Eurofound, the European Foundation for Working and Living Conditions, has released its sixth release of the Working Conditions Survey, conducted since 1001 by interviewing almost 36.000 interviews with employees and self-employed. The survey finds that older workers often lack opportunities for training and advancing their careers.

Positive developments in the report include a reduction of exposure to risks related to posture in work, an increasing share of women in supervising positions (33%) and a majority of respondents expressing satisfaction with their working time (58%).

Older worker's challenges

Older workers report a high risk of being in painful or tiring positions (43%) and are the group which is the least learning new things on the job (33%) and takes the least part in training activities (38%, compared to 43% for 35-49 year-olds and 41% for under 35 year-olds). They also report poor prospects for advancing their career (71%). Older workers are most affected by restructuring or reorganisation.
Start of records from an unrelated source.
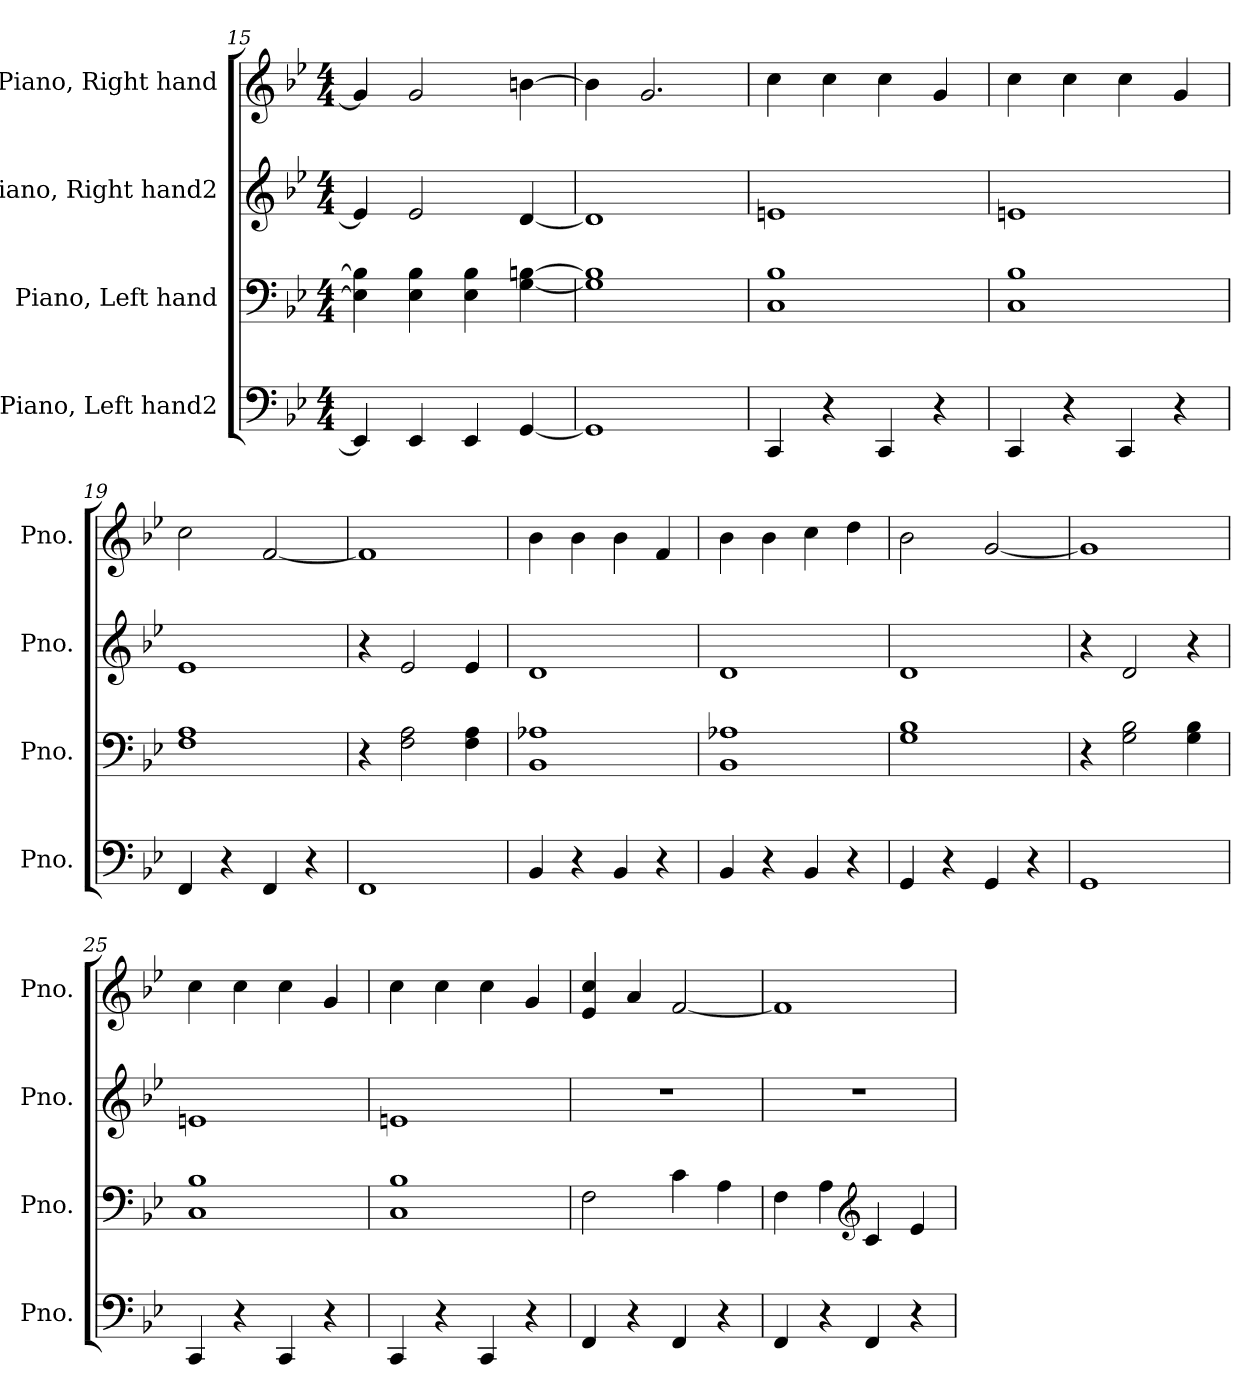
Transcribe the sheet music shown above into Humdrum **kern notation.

**kern	**kern	**kern	**kern
*part4	*part3	*part2	*part1
*staff4	*staff3	*staff2	*staff1
*I"Piano, Left hand2	*I"Piano, Left hand	*I"Piano, Right hand2	*I"Piano, Right hand
*I'Pno.	*I'Pno.	*I'Pno.	*I'Pno.
*clefF4	*clefF4	*clefG2	*clefG2
*k[b-e-]	*k[b-e-]	*k[b-e-]	*k[b-e-]
*M4/4	*M4/4	*M4/4	*M4/4
=15	=15	=15	=15
4EE-/]	4E-\] 4B-\]	4e-/]	4g/]
4EE-/	4E-\ 4B-\	2e-/	2g/
4EE-/	4E-\ 4B-\	.	.
[4GG/	[4G\ [4Bn\	[4d/	[4bn\
=16	=16	=16	=16
1GG]	1G] 1B]	1d]	4b\]
.	.	.	2.g/
=17	=17	=17	=17
4CC/	1C 1B-	1en	4cc\
4r	.	.	4cc\
4CC/	.	.	4cc\
4r	.	.	4g/
=18	=18	=18	=18
4CC/	1C 1B-	1en	4cc\
4r	.	.	4cc\
4CC/	.	.	4cc\
4r	.	.	4g/
=19	=19	=19	=19
4FF/	1F 1A	1e-	2cc\
4r	.	.	.
4FF/	.	.	[2f/
4r	.	.	.
=20	=20	=20	=20
1FF	4r	4r	1f]
.	2F\ 2A\	2e-/	.
.	4F\ 4A\	4e-/	.
!!LO:PB:g=z
=21	=21	=21	=21
4BB-/	1BB- 1A-X	1d	4b-\
4r	.	.	4b-\
4BB-/	.	.	4b-\
4r	.	.	4f/
=22	=22	=22	=22
4BB-/	1BB- 1A-X	1d	4b-\
4r	.	.	4b-\
4BB-/	.	.	4cc\
4r	.	.	4dd\
=23	=23	=23	=23
4GG/	1G 1B-	1d	2b-\
4r	.	.	.
4GG/	.	.	[2g/
4r	.	.	.
=24	=24	=24	=24
1GG	4r	4r	1g]
.	2G\ 2B-\	2d/	.
.	4G\ 4B-\	4r	.
=25	=25	=25	=25
4CC/	1C 1B-	1en	4cc\
4r	.	.	4cc\
4CC/	.	.	4cc\
4r	.	.	4g/
=26	=26	=26	=26
4CC/	1C 1B-	1en	4cc\
4r	.	.	4cc\
4CC/	.	.	4cc\
4r	.	.	4g/
=27	=27	=27	=27
4FF/	2F\	1r	4e-/ 4cc/
4r	.	.	4a/
4FF/	4c\	.	[2f/
4r	4A\	.	.
=28	=28	=28	=28
4FF/	4F\	1r	1f]
4r	4A\	.	.
*	*clefG2	*	*
4FF/	4c/	.	.
4r	4e-/	.	.
=	=	=	=
*-	*-	*-	*-
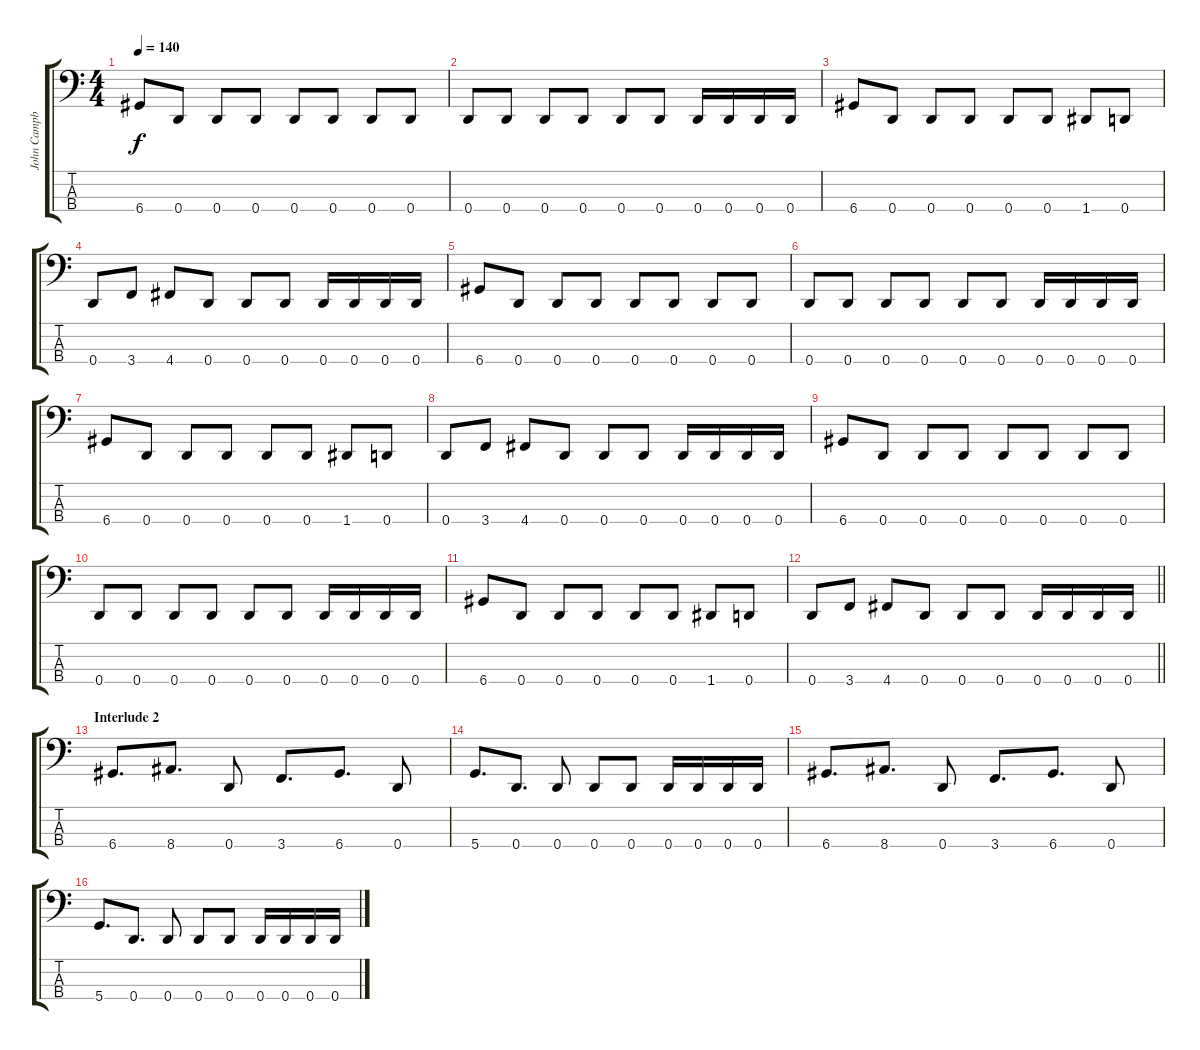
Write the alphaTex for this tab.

\track ("John Campbell" "John Campb") {instrument electricbasspick}
\staff {score tabs}
\tuning (G2 D2 A1 D1) {hide}
\ts (4 4)
\tempo 140
\clef f4
\ks c
6.4.8{dy f} 0.4.8 0.4.8 0.4.8 0.4.8 0.4.8 0.4.8 0.4.8 |
0.4.8 0.4.8 0.4.8 0.4.8 0.4.8 0.4.8 0.4.16 0.4.16 0.4.16 0.4.16 |
6.4.8 0.4.8 0.4.8 0.4.8 0.4.8 0.4.8 1.4.8 0.4.8 |
0.4.8 3.4.8 4.4.8 0.4.8 0.4.8 0.4.8 0.4.16 0.4.16 0.4.16 0.4.16 |
6.4.8 0.4.8 0.4.8 0.4.8 0.4.8 0.4.8 0.4.8 0.4.8 |
0.4.8 0.4.8 0.4.8 0.4.8 0.4.8 0.4.8 0.4.16 0.4.16 0.4.16 0.4.16 |
6.4.8 0.4.8 0.4.8 0.4.8 0.4.8 0.4.8 1.4.8 0.4.8 |
0.4.8 3.4.8 4.4.8 0.4.8 0.4.8 0.4.8 0.4.16 0.4.16 0.4.16 0.4.16 |
6.4.8 0.4.8 0.4.8 0.4.8 0.4.8 0.4.8 0.4.8 0.4.8 |
0.4.8 0.4.8 0.4.8 0.4.8 0.4.8 0.4.8 0.4.16 0.4.16 0.4.16 0.4.16 |
6.4.8 0.4.8 0.4.8 0.4.8 0.4.8 0.4.8 1.4.8 0.4.8 |
\barLineRight lightlight
0.4.8 3.4.8 4.4.8 0.4.8 0.4.8 0.4.8 0.4.16 0.4.16 0.4.16 0.4.16 |
\section ("" "Interlude 2")
6.4.8{d} 8.4.8{d} 0.4.8 3.4.8{d} 6.4.8{d} 0.4.8 |
5.4.8{d} 0.4.8{d} 0.4.8 0.4.8 0.4.8 0.4.16 0.4.16 0.4.16 0.4.16 |
6.4.8{d} 8.4.8{d} 0.4.8 3.4.8{d} 6.4.8{d} 0.4.8 |
5.4.8{d} 0.4.8{d} 0.4.8 0.4.8 0.4.8 0.4.16 0.4.16 0.4.16 0.4.16
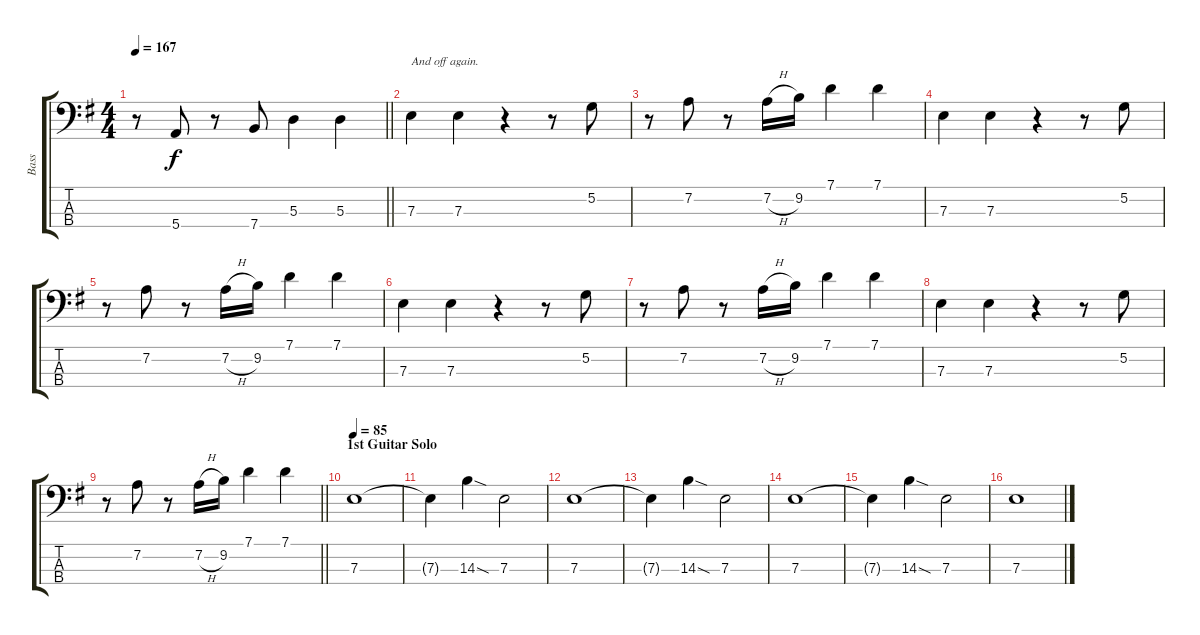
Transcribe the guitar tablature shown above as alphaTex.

\track ("Bass" "Bass") {instrument electricbasspick}
\staff {score tabs}
\tuning (G2 D2 A1 E1) {hide}
\ts (4 4)
\tempo 167
\clef f4
\barLineRight lightlight
\ks eminor
r.8{dy f} 5.4.8 r.8 7.4.8 5.3.4 5.3.4 |
7.3.4{txt "And off again." instrument electricbasspick} 7.3.4 r.4 r.8 5.2.8 |
r.8 7.2.8 r.8 7.2{h}.16 9.2.16 7.1.4 7.1.4 |
7.3.4 7.3.4 r.4 r.8 5.2.8 |
r.8 7.2.8 r.8 7.2{h}.16 9.2.16 7.1.4 7.1.4 |
7.3.4 7.3.4 r.4 r.8 5.2.8 |
r.8 7.2.8 r.8 7.2{h}.16 9.2.16 7.1.4 7.1.4 |
7.3.4 7.3.4 r.4 r.8 5.2.8 |
\barLineRight lightlight
r.8 7.2.8 r.8 7.2{h}.16 9.2.16 7.1.4 7.1.4 |
\section ("" "1st Guitar Solo")
\tempo 85
7.3.1 |
7.3{t}.4 14.3{sod}.4 7.3.2 |
7.3.1 |
7.3{t}.4 14.3{sod}.4 7.3.2 |
7.3.1 |
7.3{t}.4 14.3{sod}.4 7.3.2 |
7.3.1
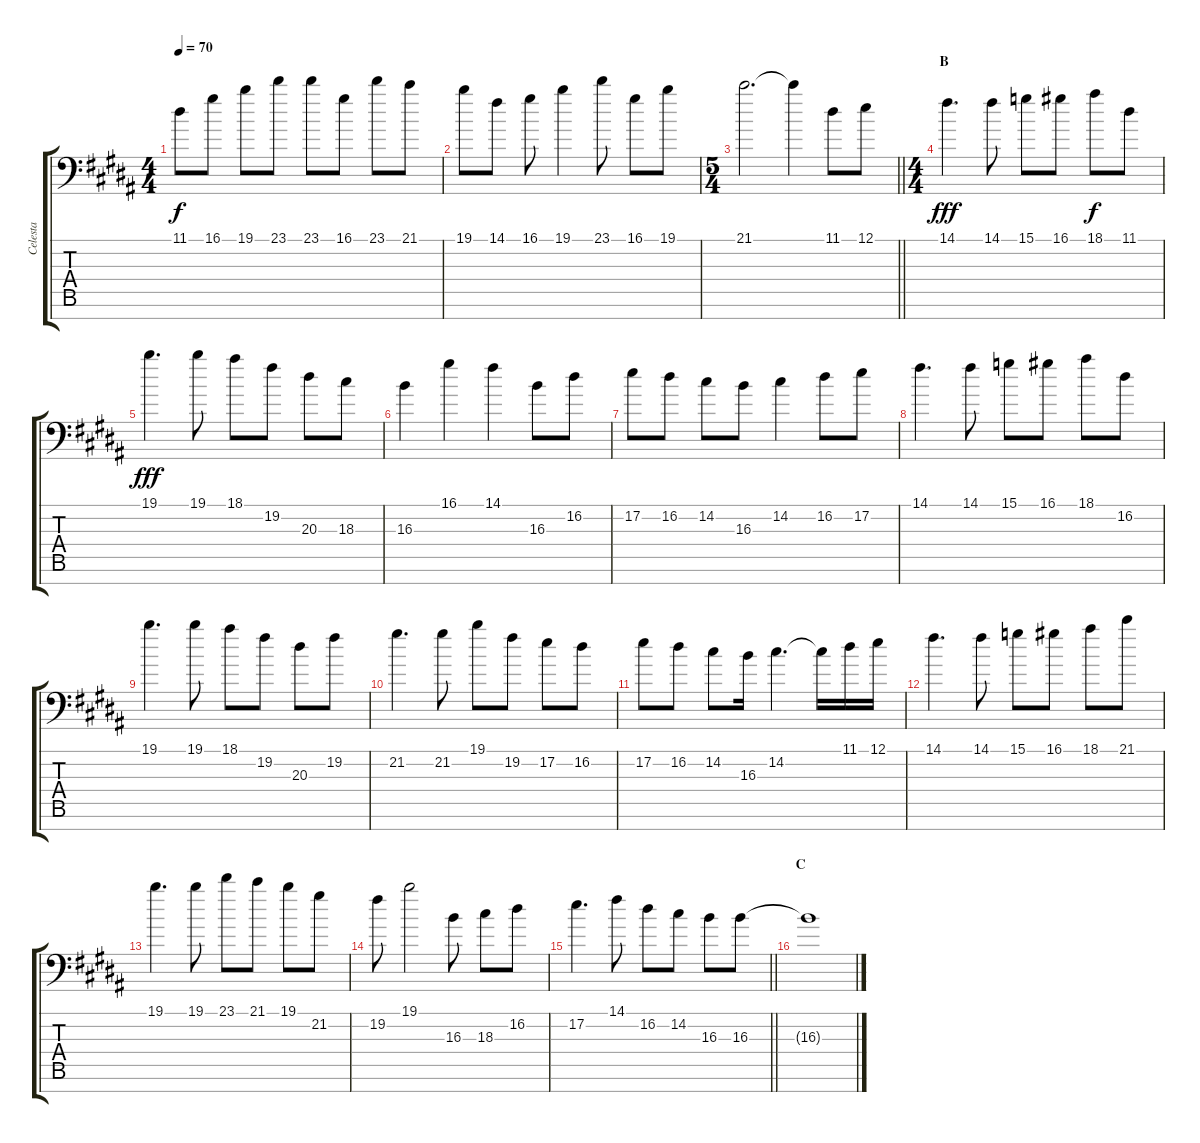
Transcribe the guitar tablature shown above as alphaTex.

\track ("Celesta" "Celesta") {instrument celesta}
\staff {score tabs}
\tuning (E4 B3 G3 D3 A2 E2 C-1) {hide}
\ts (4 4)
\tempo 70
\clef f4
\ks b
11.1{t}.8{dy f} 16.1.8 19.1.8 23.1.8 23.1.8 16.1.8 23.1.8 21.1.8 |
19.1.8 14.1.8 16.1.8 19.1.4 23.1.8 16.1.8 19.1.8 |
\ts (5 4)
\barLineRight lightlight
21.1.2{d volume 5} 21.1{t}.4 11.1.8{volume 14} 12.1.8 |
\ts (4 4)
\section ("" "B")
14.1.4{d dy fff} 14.1.8 15.1.8 16.1.8 18.1.8{dy f} 11.1.8 |
19.1.4{d dy fff} 19.1.8 18.1.8 19.2.8 20.3.8 18.3.8 |
16.3.4 16.1.4 14.1.4 16.3.8 16.2.8 |
17.2.8 16.2.8 14.2.8 16.3.8 14.2.4 16.2.8 17.2.8 |
14.1.4{d} 14.1.8 15.1.8 16.1.8 18.1.8 16.2.8 |
19.1.4{d} 19.1.8 18.1.8 19.2.8 20.3.8 19.2.8 |
21.2.4{d} 21.2.8 19.1.8 19.2.8 17.2.8 16.2.8 |
17.2.8 16.2.8 14.2.8 16.3.16 14.2.4{d} 14.2{t}.16 11.1.16 12.1.16 |
14.1.4{d} 14.1.8 15.1.8 16.1.8 18.1.8 21.1.8 |
19.1.4{d} 19.1.8 23.1.8 21.1.8 19.1.8 21.2.8 |
19.2.8 19.1.2 16.3.8 18.3.8 16.2.8 |
\barLineRight lightlight
17.2.4{d} 14.1.8 16.2.8 14.2.8 16.3.8 16.3.8 |
\section ("" "C")
16.3{t}.1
Gender differences and challenges to work-life balance

However, gender differences remain, as men work more frequently longer hours, report more paid working hours and are better informed about health and safety risks at their job. Women spend more time on work if paid work across several jobs, commuting time and unpaid work is combined. Care responsibilities and unpaid domestic work are unevenly shared by women and men, with women undertaking a bigger share of unpaid work. More than half of workers work at least one Saturday per month and only one in five employees is able to adapt the starting and finishing times of their work within designated margins. 45% of workers say that they have worked in their free time in order to meed demands and 21% feel too tired to do some of the necessary household jobs.

Changing nature of work, increasing numbers of reported discrimination

Work is becoming more concentrated, with more work to tight deadlines and has become faster. This can pose a challenge especially to older workers. 17% of women and 15% of men report having been exposed to adverse social behaviour, and 7%, an increasing number, report to have experienced discrimination.